Spring weekends mean long tables covered in newspaper, friends and family members and strangers alike all elbow-to-elbow, twisting shells, laughing, storytelling and listening to lively Zydeco music in the background.
It’s a tradition we’re fortunate to have access to — it wasn’t too long ago that crawfish were a rare, wild treat you couldn’t easily find in a restaurant.
“When I was in grammar school, we didn’t eat crawfish out,” Gossen said. “We had a rice farm near Rayne, La., and once a year around March or April, when they’d drain the field, we’d have a bunch of crawfish crawling around, so we’d have a boil.”
The few places that did serve crawfish back then did not consider it a communal affair, offering private rooms separated by curtains to shield diners from each other’s messes.
Today, only about 10 percent of the crawfish on the market is wild from the Atchafalaya Basin, with the grand majority farmed on rice fields, which means we’re now able to enjoy them much earlier in the year, and much more often.
March through May is still generally the “prime time” to get them at the best price, while the supply is heavy and the weather’s good enough to sit out and spend a few hours making a good mess of orange-stained paper towels and spice-covered shells.

Bartender Amy Love carries trays of crawfish to customers at Bubba’s at Tiki, a sports bar and grill.

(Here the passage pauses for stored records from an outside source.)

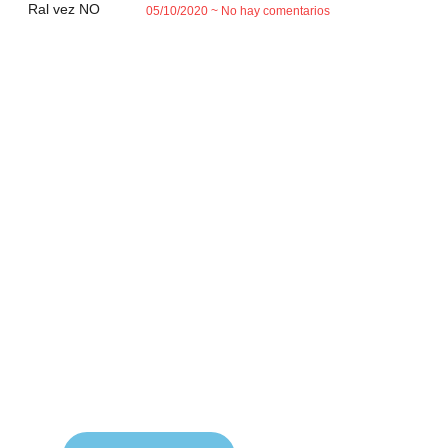
05/10/2020
No hay comentarios
Conoce nuestra tienda
En nuestra tienda tenemos libros digitales, cursos,
artículos judíos y mucho más.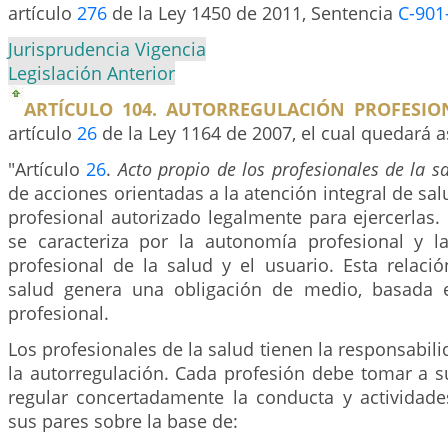
artículo
276
de la Ley 1450 de 2011, Sentencia
C-901
Jurisprudencia Vigencia
Legislación Anterior
ARTÍCULO 104. AUTORREGULACIÓN PROFESIO
artículo
26
de la Ley 1164 de 2007, el cual quedará a
"Artículo
26
.
Acto propio de los profesionales de la s
de acciones orientadas a la atención integral de sal
profesional autorizado legalmente para ejercerlas. 
se caracteriza por la autonomía profesional y la
profesional de la salud y el usuario. Esta relaci
salud genera una obligación de medio, basada 
profesional.
Los profesionales de la salud tienen la responsabi
la autorregulación. Cada profesión debe tomar a s
regular concertadamente la conducta y actividade
sus pares sobre la base de: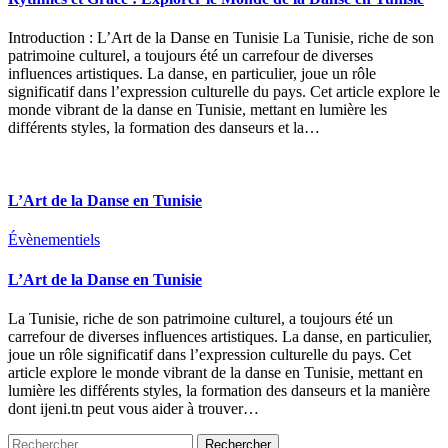
Introduction : L’Art de la Danse en Tunisie La Tunisie, riche de son
patrimoine culturel, a toujours été un carrefour de diverses
influences artistiques. La danse, en particulier, joue un rôle
significatif dans l’expression culturelle du pays. Cet article explore le
monde vibrant de la danse en Tunisie, mettant en lumière les
différents styles, la formation des danseurs et la…
L’Art de la Danse en Tunisie
Évènementiels
L’Art de la Danse en Tunisie
La Tunisie, riche de son patrimoine culturel, a toujours été un
carrefour de diverses influences artistiques. La danse, en particulier,
joue un rôle significatif dans l’expression culturelle du pays. Cet
article explore le monde vibrant de la danse en Tunisie, mettant en
lumière les différents styles, la formation des danseurs et la manière
dont ijeni.tn peut vous aider à trouver…
Rechercher :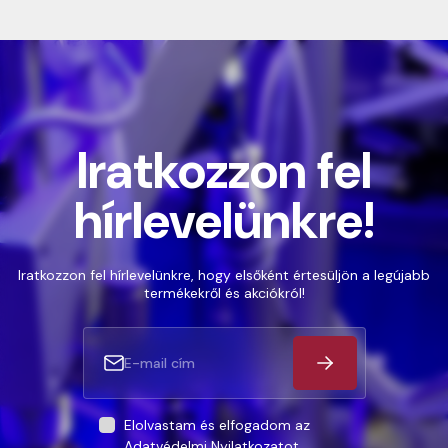
Iratkozzon fel
hírlevelünkre!
Iratkozzon fel hírlevelünkre, hogy elsőként értesüljön a legújabb
termékekről és akciókról!
Elolvastam és elfogadom az
Adatvédelmi Nyilatkozatot
.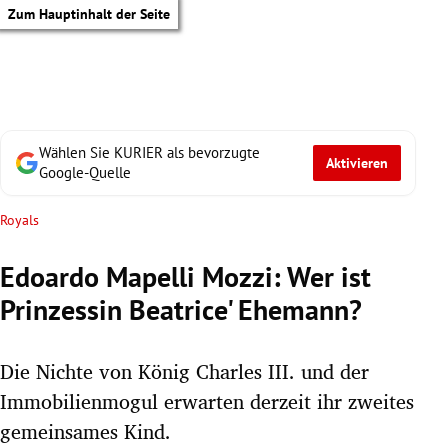
Zum Hauptinhalt der Seite
Wählen Sie KURIER als bevorzugte
Aktivieren
Google-Quelle
Royals
Edoardo Mapelli Mozzi: Wer ist
Prinzessin Beatrice' Ehemann?
Die Nichte von König Charles III. und der
Immobilienmogul erwarten derzeit ihr zweites
tik Untermenü
gemeinsames Kind.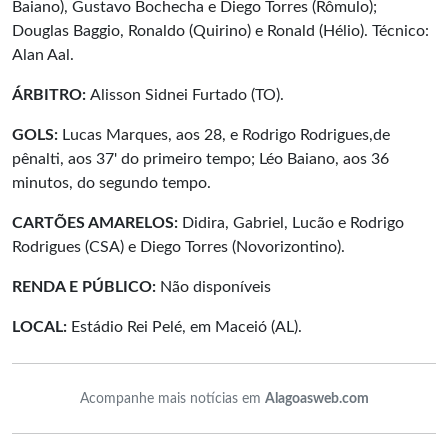
Baiano), Gustavo Bochecha e Diego Torres (Rômulo);
Douglas Baggio, Ronaldo (Quirino) e Ronald (Hélio). Técnico:
Alan Aal.
ÁRBITRO:
Alisson Sidnei Furtado (TO).
GOLS:
Lucas Marques, aos 28, e Rodrigo Rodrigues,de
pênalti, aos 37' do primeiro tempo; Léo Baiano, aos 36
minutos, do segundo tempo.
CARTÕES AMARELOS:
Didira, Gabriel, Lucão e Rodrigo
Rodrigues (CSA) e Diego Torres (Novorizontino).
RENDA E PÚBLICO:
Não disponíveis
LOCAL:
Estádio Rei Pelé, em Maceió (AL).
Acompanhe mais notícias em
Alagoasweb.com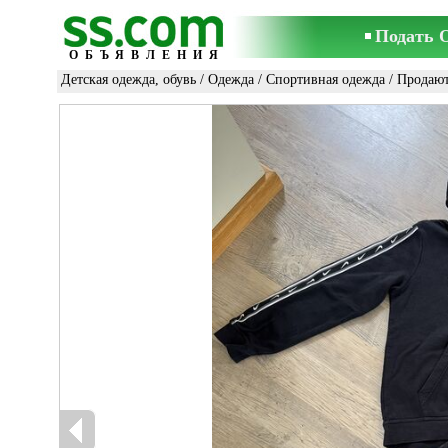
Подать 
ОБЪЯВЛЕНИЯ
Детская одежда, обувь
/
Одежда
/
Спортивная одежда
/ Продаю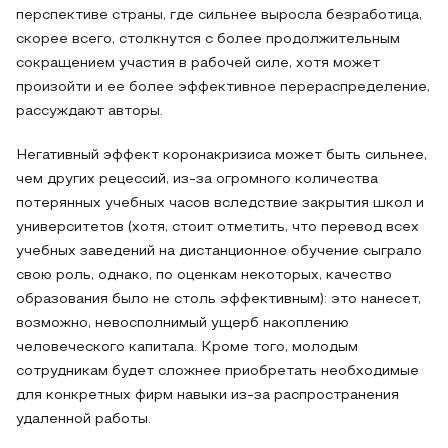
перспективе страны, где сильнее выросла безработица,
скорее всего, столкнутся с более продолжительным
сокращением участия в рабочей силе, хотя может
произойти и ее более эффективное перераспределение,
рассуждают авторы.
Негативный эффект коронакризиса может быть сильнее,
чем других рецессий, из-за огромного количества
потерянных учебных часов вследствие закрытия школ и
университетов (хотя, стоит отметить, что перевод всех
учебных заведений на дистанционное обучение сыграло
свою роль, однако, по оценкам некоторых, качество
образования было не столь эффективным): это нанесет,
возможно, невосполнимый ущерб накоплению
человеческого капитала. Кроме того, молодым
сотрудникам будет сложнее приобретать необходимые
для конкретных фирм навыки из-за распространения
удаленной работы.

Photo by Stuart Villanueva
There’s plenty of restaurants that serve crawfish dishes in these parts. And here on the upper Texas coast, we’ve got a handful of markets and eateries that ship in live crawfish.
Benno’s on the Beach in Galveston has been perfecting its recipe for 30 years, and it’s proud to serve them big.
“As soon as they can afford to start separating them by size, around March, we start buying the larger graded crawfish to make sure everyone gets nice, big tails,” Manager Tracy Deltz said.
Leo’s Cajun Corner on the island is revered for its crawfish étouffée and crawfish boudin. And The Cajun Greek in Galveston draws crowds for its boiled crawfish prepared with a special blend of spices and served with corn and potatoes.
Pook’s Crawfish Hole in Santa Fe is another place to get your fill. Pook’s serves its corn and potatoes separately so the weight isn’t counted with your order of crawdads. And it sells live crawfish by the sack. If you make it over on a weekend, you might even catch some live music to get you in the mood. Just make sure to bring your own adult beverages — Pook’s is BYOB.
Bubba’s at Tiki, a sports bar and grill near Tiki Island, saves its crawfish boils for Wednesday nights, when it cranks up the Cajun music and rolls out the bucket beer specials. Owners recently added 1,500 square feet to Bubba’s for a lot more elbow room.
Throwing your own boil
If you’d rather buy your own crawdads and have a boil at home, you’ve got to be prepared to make a big mess and have lots of space to work outside. Most of the time these bugs are covered in mud, so prepare a large bucket or kiddie swimming pool to wash them off before you bring them home.
Once you rinse them off, it’s easiest to prepare your boil in a large pot on an outdoor patio stove or burner. If that’s not an option, you can get away with doing it on your kitchen stove as long as you work in small batches. You can find recipes for the boil spice online, or prepackaged in some grocery stores. Start your corn and potatoes first, and then drop in your crawdads and boil until they turn bright red, about five minutes.